Assistant coaches hang around to help Gagliardi


Joe Mechtenberg

Staff writer





St. John's defensive coordinator Jerry Haugen can remember when he was a young boy, watching the SJU football team play on television in the 1963 NAIA national championship. The Johnnies and head coach John Gagliardi made history that day, as they defeated Prairie View A&M to win the school's first national championship.

Forty years and two national championships later, Haugen looked on as Gagliardi made history again. This time, however, the former Johnnie football player found himself a little closer to the action.

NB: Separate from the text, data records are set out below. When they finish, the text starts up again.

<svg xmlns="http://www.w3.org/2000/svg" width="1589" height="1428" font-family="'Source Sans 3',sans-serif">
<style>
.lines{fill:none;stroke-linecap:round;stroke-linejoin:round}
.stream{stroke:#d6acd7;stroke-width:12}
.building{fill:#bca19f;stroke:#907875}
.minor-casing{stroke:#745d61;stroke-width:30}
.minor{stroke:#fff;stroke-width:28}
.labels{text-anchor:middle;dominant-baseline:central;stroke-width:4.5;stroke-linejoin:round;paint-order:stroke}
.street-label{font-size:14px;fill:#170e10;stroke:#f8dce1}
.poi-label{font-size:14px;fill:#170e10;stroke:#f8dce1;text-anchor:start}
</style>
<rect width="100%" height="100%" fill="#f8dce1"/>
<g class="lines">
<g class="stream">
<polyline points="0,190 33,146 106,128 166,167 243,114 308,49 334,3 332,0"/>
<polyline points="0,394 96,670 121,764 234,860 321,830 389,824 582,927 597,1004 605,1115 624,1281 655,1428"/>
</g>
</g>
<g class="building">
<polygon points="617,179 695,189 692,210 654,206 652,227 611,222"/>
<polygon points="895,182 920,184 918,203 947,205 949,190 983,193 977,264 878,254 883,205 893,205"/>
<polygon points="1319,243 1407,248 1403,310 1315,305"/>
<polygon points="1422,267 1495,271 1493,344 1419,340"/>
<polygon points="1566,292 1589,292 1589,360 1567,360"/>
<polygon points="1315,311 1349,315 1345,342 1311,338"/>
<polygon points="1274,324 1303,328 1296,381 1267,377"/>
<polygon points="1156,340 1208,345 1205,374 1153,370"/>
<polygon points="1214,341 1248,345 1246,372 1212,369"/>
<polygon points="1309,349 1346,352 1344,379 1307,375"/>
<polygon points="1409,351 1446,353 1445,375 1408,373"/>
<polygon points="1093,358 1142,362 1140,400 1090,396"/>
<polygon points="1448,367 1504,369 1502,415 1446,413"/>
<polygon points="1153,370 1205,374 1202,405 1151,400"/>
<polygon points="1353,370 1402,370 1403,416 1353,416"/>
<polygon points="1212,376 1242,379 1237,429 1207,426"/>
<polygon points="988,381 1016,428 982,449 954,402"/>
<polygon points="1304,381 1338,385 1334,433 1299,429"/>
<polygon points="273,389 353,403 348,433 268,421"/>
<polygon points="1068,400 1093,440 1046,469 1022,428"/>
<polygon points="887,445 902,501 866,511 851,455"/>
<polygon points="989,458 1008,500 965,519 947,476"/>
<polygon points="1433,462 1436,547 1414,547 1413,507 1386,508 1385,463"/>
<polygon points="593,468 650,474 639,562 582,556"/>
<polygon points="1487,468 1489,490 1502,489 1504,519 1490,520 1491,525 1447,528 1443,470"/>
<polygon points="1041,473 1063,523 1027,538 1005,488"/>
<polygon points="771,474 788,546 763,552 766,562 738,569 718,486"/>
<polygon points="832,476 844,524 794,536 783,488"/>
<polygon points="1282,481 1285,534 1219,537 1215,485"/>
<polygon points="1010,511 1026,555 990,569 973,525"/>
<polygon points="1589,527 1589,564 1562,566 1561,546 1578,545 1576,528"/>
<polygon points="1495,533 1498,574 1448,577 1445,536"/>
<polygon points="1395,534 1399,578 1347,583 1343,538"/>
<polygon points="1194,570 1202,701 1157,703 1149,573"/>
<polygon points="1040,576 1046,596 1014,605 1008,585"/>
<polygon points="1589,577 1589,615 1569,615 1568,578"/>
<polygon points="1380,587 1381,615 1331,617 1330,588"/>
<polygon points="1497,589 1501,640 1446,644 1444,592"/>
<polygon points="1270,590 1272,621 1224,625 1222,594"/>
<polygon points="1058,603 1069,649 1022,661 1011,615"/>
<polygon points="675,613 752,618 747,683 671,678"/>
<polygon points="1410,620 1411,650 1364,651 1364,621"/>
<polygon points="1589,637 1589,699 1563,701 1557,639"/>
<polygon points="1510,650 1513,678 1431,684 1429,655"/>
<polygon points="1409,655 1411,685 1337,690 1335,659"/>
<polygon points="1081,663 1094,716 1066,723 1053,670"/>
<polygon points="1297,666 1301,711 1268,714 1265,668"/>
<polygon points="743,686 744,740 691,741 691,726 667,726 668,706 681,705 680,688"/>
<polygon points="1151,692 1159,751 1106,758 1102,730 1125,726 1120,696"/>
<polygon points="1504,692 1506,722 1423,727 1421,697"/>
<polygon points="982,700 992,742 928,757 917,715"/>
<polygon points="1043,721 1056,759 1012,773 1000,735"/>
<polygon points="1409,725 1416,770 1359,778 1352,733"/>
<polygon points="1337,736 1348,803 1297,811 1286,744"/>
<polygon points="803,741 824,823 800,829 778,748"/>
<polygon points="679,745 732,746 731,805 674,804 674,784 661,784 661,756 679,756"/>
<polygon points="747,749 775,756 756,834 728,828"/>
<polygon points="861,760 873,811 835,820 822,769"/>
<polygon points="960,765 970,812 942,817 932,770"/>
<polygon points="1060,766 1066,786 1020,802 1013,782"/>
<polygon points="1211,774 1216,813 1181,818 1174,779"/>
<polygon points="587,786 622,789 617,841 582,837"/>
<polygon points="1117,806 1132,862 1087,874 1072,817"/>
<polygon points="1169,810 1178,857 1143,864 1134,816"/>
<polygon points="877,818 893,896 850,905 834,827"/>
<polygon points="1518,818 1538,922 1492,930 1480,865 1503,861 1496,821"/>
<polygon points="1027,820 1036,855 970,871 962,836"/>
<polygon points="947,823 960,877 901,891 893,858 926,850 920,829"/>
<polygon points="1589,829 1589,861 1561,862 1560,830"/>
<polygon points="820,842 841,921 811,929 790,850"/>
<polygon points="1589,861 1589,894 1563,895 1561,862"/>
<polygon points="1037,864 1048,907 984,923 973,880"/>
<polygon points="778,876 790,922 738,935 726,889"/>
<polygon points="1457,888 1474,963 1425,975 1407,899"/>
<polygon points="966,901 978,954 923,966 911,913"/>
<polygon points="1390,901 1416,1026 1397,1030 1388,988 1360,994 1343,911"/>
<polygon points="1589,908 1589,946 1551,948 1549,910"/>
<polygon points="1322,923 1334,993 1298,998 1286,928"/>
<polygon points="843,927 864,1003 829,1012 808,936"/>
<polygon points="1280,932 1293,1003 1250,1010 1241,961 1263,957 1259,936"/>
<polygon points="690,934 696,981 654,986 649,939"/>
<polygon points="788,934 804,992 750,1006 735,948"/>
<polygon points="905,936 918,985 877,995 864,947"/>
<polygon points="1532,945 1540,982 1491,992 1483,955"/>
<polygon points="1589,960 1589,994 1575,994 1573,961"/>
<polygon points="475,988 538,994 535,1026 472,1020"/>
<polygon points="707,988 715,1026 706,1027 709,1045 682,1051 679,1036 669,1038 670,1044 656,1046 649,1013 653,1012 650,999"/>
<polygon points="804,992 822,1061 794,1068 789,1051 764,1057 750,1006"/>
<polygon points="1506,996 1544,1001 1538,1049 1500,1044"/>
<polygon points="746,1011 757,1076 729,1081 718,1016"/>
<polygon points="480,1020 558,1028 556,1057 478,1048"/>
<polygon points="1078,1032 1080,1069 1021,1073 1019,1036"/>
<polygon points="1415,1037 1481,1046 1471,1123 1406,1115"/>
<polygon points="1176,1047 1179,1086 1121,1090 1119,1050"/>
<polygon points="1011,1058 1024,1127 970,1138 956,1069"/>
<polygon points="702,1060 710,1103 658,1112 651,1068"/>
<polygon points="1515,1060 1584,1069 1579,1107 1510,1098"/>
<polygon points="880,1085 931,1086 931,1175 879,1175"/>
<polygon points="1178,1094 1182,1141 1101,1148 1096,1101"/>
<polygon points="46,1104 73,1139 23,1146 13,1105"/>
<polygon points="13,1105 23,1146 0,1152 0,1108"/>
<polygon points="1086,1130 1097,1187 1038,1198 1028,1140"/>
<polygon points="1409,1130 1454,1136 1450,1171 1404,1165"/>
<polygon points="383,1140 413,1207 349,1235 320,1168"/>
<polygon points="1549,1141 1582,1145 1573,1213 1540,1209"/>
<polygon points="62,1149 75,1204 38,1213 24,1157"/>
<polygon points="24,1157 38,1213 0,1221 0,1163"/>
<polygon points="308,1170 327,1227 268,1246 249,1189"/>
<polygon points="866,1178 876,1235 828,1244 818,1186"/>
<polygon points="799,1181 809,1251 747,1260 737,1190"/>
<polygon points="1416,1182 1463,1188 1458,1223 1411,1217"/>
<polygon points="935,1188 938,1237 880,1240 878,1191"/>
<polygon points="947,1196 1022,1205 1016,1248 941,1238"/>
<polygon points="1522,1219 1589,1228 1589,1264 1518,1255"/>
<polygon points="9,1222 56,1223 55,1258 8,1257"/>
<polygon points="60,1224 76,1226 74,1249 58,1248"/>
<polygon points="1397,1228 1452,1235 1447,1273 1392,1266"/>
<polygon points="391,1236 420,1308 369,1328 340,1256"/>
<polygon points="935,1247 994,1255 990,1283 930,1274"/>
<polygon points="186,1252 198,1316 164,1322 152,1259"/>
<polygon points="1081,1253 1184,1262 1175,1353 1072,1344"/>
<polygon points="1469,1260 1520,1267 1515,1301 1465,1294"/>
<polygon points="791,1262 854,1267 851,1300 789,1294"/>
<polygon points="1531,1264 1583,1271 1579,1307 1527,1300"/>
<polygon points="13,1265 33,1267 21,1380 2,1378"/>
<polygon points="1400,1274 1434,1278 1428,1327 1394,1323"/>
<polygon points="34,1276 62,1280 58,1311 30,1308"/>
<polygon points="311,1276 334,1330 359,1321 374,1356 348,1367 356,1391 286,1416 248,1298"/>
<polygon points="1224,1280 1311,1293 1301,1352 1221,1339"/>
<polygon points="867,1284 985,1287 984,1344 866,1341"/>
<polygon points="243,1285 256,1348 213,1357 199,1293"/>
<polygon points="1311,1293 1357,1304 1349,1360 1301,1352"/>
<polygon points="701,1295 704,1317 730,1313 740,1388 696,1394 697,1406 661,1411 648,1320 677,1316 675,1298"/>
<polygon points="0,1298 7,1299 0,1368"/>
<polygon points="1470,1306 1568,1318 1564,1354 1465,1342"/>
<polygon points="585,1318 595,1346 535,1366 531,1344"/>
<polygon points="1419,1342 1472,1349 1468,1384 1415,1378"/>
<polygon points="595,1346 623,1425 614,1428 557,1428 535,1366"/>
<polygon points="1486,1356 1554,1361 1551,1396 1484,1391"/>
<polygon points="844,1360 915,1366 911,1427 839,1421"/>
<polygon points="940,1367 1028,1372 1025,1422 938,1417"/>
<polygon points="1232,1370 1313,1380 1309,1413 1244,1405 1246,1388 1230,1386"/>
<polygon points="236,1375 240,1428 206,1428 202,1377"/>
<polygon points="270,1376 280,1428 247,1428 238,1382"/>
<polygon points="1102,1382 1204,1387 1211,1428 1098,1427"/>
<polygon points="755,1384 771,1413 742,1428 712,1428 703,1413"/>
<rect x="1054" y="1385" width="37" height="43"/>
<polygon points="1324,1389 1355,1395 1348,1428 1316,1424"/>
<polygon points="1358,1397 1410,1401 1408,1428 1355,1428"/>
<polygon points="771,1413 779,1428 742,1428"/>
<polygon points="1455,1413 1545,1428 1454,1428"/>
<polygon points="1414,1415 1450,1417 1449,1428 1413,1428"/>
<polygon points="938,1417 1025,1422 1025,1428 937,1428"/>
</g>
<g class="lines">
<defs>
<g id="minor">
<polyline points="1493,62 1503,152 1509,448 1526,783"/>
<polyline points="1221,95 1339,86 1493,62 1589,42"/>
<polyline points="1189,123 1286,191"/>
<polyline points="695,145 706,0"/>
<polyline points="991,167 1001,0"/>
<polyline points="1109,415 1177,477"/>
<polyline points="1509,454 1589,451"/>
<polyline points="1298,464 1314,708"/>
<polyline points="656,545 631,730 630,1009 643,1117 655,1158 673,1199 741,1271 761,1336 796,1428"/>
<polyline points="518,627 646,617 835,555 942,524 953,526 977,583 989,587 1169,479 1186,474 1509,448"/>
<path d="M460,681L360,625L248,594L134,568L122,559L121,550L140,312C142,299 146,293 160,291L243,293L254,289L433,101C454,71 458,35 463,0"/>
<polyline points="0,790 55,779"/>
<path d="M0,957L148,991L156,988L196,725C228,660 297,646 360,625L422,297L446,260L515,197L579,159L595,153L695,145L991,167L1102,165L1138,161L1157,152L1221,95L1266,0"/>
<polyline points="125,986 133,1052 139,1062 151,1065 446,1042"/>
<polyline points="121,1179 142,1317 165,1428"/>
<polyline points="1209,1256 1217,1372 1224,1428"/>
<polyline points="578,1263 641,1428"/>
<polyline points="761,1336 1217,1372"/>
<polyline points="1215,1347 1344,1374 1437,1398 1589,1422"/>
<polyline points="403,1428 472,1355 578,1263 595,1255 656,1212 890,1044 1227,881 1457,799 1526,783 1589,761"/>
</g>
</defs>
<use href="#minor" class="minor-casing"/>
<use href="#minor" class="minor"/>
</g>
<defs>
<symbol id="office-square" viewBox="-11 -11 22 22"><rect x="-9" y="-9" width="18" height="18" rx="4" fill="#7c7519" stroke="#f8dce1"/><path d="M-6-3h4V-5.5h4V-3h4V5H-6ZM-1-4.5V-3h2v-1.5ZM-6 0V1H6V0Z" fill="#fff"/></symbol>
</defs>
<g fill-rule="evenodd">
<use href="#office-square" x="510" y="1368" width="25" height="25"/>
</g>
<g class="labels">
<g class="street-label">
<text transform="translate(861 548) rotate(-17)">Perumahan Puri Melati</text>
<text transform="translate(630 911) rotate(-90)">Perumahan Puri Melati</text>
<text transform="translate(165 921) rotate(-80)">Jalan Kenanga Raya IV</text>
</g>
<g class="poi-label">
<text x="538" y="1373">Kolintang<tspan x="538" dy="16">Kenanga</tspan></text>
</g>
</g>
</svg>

Haugen is one of the nine assistant coaches on this season's staff, a group that is quite familiar with Gagliardi and Johnnie football. Haugen, along with seven other assistant coaches (offensive coordinator Jim Gagliardi, and offensive assistants Mike Trewick, Jeff Bretherton and Zach McBroom, and defensive assistants Gary Fasching, Brandon Novak and Jim Wagner), all graduated from SJU.

While offensive assistant Dean Taylor did not attend SJU, his tenure as head coach at Sartell has allowed him to maintain strong ties to the area.

"In playing and coaching for John and the football team, it is really like being a part of a family," said Haugen, who has served as an assistant coach for the Johnnies the past 28 seasons, the longest time period of any active assistant coach. "Even this year, we have something like 18 former players with sons on the team."

Throughout 51 years at St. John's, Gagliardi has wavered little from his unique coaching style. It would make sense then, to hire a staff familiar with the program.

"John wants guys to buy into his unique system," said Fasching, who has been coaching at SJU for the past eight seasons. "He treats the coaches and players with a great amount of respect and gives us the responsibility to go out and do our jobs. In return, everyone shows a great respect for what he does. It's definitely a mutual relationship."

Fasching carried Gagliardi's system over to St. Cloud Cathedral. After 14 seasons at Cathedral, ten of which as head coach, Fasching produced a pair of state titles. In the mid-90s, however, he would leave to join Gagliardi and return to the place where he first began to love coaching.

"My experience here at St. John's really propelled me into coaching," said Fasching, who explains how he has adapted Gagliardi's style to his own. "As a result of playing for John, I copied a lot of what he did. To be a successful person, you need to learn from other successful people. I definitely wouldn't be here today if it was not for John."

With the past weekend's record breaking game causing national media interest to converge on Gagliardi and the Johnnies, the coaches worked especially hard to keep the players focused.

"The record has made us sort of a big time show, but we do our best to keep the pressure off the players and more on us," said Jim Gagliardi, who played for his father in the late 1980s and has coached for the past 12 seasons.

From fathers to sons, players to coaches, the St. John's football team's secret to success appears to be quite simple: stay within the program. Gagliardi's preference for internal hiring is certainly evident in his current coaching staff, and success is recognizable on the field and in the numbers.

"It is nice to have people here that understand what is going on and know what needs to be done," Jim Gagliardi said.